Results from Europe’s biggest ever survey on LGBT discrimination and hate crime are released today.
Over 93,000 people responded to the EU LGBT survey conducted by the EU Fundamental Rights Agency. The Agency (FRA) provides evidence-based advice to EU and national decision makers so as to inform debates, policies and laws on fundamental rights.
The survey covered experiences in daily living, discrimination, violence and harassment and rights awareness. It is a huge amount of data and it provides very important information on the experiences of LGBT people across Europe.
Results indicated that half of all respondents indicated that they had been discriminated against or harassed because of their sexual orientation in the previous year. 60% of respondents said they would not report incidents because they felt that nothing would be done. 2 out of 3 LGBT respondents were hiding or disguising being LGBT at school.

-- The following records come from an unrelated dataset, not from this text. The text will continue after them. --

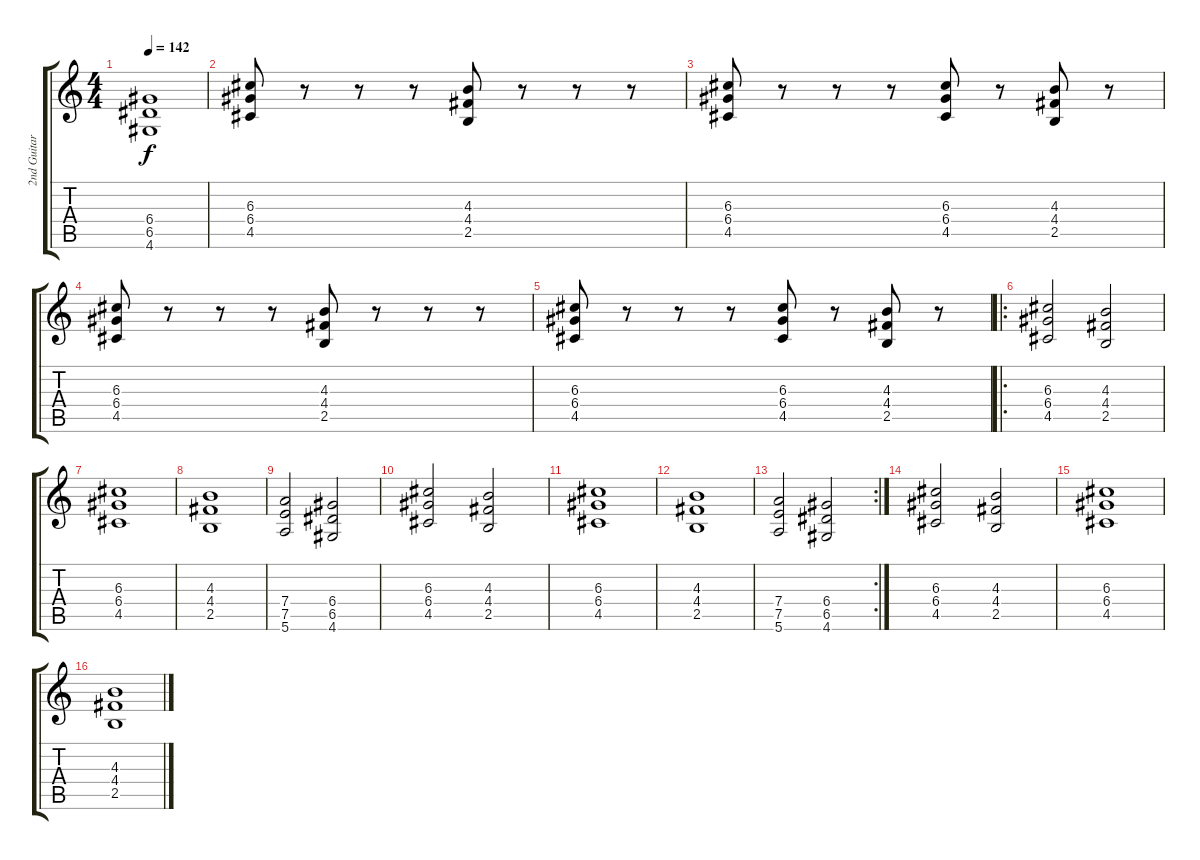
\track ("2nd Guitar" "2nd Guitar") {instrument distortionguitar}
\staff {score tabs}
\tuning (E4 B3 G3 D3 A2 E2) {hide}
\ts (4 4)
\tempo 142
\clef g2
\ks c
(6.4 6.5 4.6).1{dy f} |
(6.3 6.4 4.5).8 r.8 r.8 r.8 (4.3 4.4 2.5).8 r.8 r.8 r.8 |
(6.3 6.4 4.5).8 r.8 r.8 r.8 (6.3 6.4 4.5).8 r.8 (4.3 4.4 2.5).8 r.8 |
(6.3 6.4 4.5).8 r.8 r.8 r.8 (4.3 4.4 2.5).8 r.8 r.8 r.8 |
(6.3 6.4 4.5).8 r.8 r.8 r.8 (6.3 6.4 4.5).8 r.8 (4.3 4.4 2.5).8 r.8 |
\ro
(6.3 6.4 4.5).2 (4.3 4.4 2.5).2 |
(6.3 6.4 4.5).1 |
(4.3 4.4 2.5).1 |
(7.4 7.5 5.6).2 (6.4 6.5 4.6).2 |
(6.3 6.4 4.5).2 (4.3 4.4 2.5).2 |
(6.3 6.4 4.5).1 |
(4.3 4.4 2.5).1 |
\rc 2
(7.4 7.5 5.6).2 (6.4 6.5 4.6).2 |
(6.3 6.4 4.5).2 (4.3 4.4 2.5).2 |
(6.3 6.4 4.5).1 |
(4.3 4.4 2.5).1
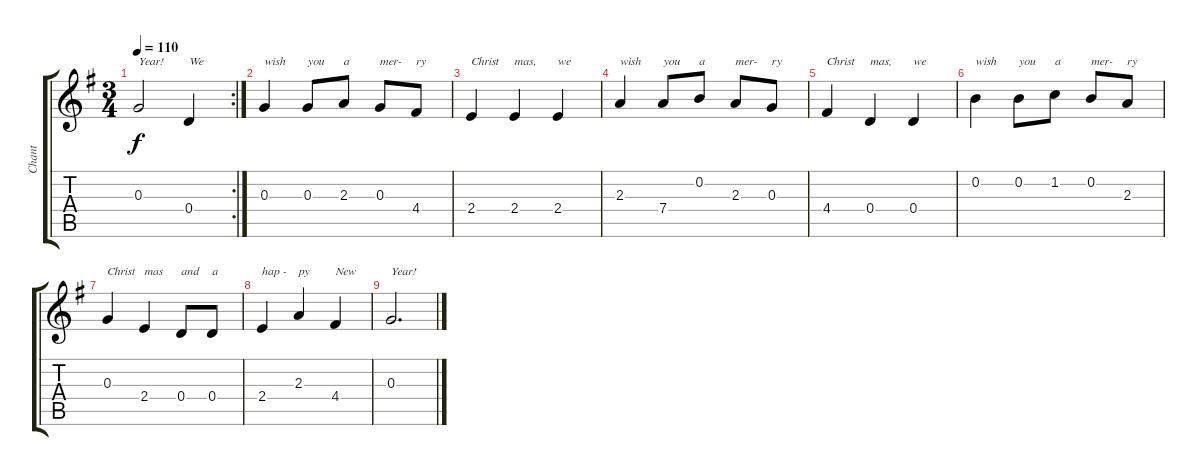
\track ("Chant" "Chant") {instrument acousticguitarnylon}
\staff {score tabs}
\tuning (E4 B3 G3 D3 A2 E2) {hide}
\rc 2
\ts (3 4)
\tempo 110
\clef g2
\ks g
0.3.2{txt "Year!" dy f} 0.4.4{txt "We"} |
0.3.4{txt "wish"} 0.3.8{txt "you"} 2.3.8{txt "a"} 0.3.8{txt "mer-"} 4.4.8{txt "ry"} |
2.4.4{txt "Christ"} 2.4.4{txt "mas,"} 2.4.4{txt "we"} |
2.3.4{txt "wish"} 7.4.8{txt "you" beam Up} 0.2.8{txt "a" beam Up} 2.3.8{txt "mer-"} 0.3.8{txt "ry"} |
4.4.4{txt "Christ"} 0.4.4{txt "mas,"} 0.4.4{txt "we"} |
0.2.4{txt "wish"} 0.2.8{txt "you"} 1.2.8{txt "a"} 0.2.8{txt "mer-" beam Up} 2.3.8{txt "ry" beam Up} |
0.3.4{txt "Christ"} 2.4.4{txt "mas"} 0.4.8{txt "and"} 0.4.8{txt "a"} |
2.4.4{txt "hap - "} 2.3.4{txt "py"} 4.4.4{txt "New"} |
0.3.2{d txt "Year!"}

Across all areas of the survey transgender respondents recorded higher levels of actual and perceived violence, discrimination and harassment.
The results are available broken down across the 27 member states (plus Croatia.)
Some Irish statistics of note
- 57% of Irish respondents said that they avoided holding their same-sex partner’s hand in public because of a fear of being assaulted or threatened.
- 31% of Irish respondents indicated that they had been physically/sexually attacked or threatened with violence at home or elsewhere in the past 5 years. (EU figure was 26%)
- 74% of Irish Respondents knew there was legislation preventing discrimination in employment on the basis of sexual orientation.
The majority of respondents across the EU favoured increased visibility of LGBT issues and identity in schools, education and information for public officials on LGBT issues, recognition of same sex relationships and other targeted actions as having a positive impact on tackling discrimination and harassment.
The FRA have developed evidence based advice to member states and the European Commission (who asked for the study to be undertaken).
Included in the advice, which is summarised here, is a call for recognising and protecting victims of hate crime . This is something which the State and An Garda Siochana do not currently undertake. There is no hate crime legislation or data gathering not only for crimes against LGBT’s but also for crimes on the basis of ethnicity and race and disability.